RECORDS SHOWN START

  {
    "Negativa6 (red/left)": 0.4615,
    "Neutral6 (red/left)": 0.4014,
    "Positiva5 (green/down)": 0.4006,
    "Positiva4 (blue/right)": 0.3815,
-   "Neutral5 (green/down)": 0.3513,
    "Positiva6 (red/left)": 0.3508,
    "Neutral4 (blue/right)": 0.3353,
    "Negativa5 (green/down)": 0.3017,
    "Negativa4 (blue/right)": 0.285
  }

RECORDS SHOWN END
RECORDS SHOWN START

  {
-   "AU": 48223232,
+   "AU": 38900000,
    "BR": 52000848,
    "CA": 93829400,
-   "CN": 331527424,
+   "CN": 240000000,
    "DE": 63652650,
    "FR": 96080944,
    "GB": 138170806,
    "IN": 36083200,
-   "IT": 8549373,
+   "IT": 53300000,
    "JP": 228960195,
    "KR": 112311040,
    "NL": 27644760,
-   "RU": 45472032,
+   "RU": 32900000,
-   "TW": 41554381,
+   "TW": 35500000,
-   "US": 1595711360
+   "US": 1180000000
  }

RECORDS SHOWN END
RECORDS SHOWN START

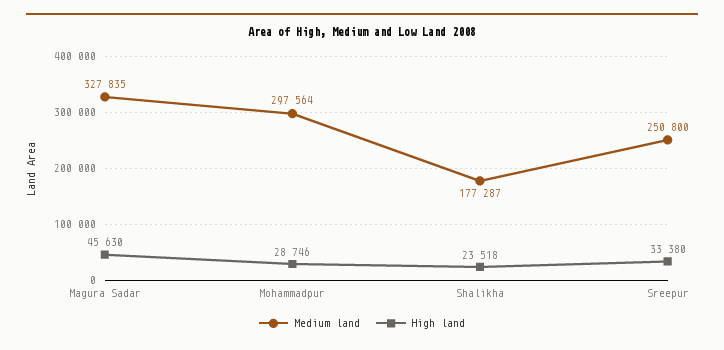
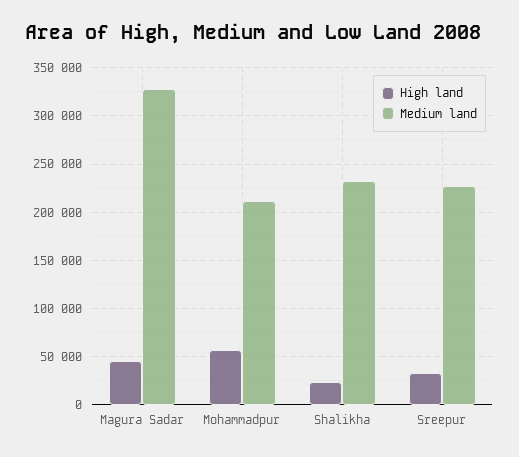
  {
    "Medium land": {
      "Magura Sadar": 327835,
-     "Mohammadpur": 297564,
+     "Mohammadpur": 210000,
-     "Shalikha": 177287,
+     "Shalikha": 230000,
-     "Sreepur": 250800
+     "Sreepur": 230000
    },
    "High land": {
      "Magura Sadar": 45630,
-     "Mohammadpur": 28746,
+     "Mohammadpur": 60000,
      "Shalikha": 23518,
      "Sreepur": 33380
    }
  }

RECORDS SHOWN END

- [TASK PROMPT]: Respond with one number, the count of lines in the data that hold the string "Sadar".

- [COMPLETED TASK]: 2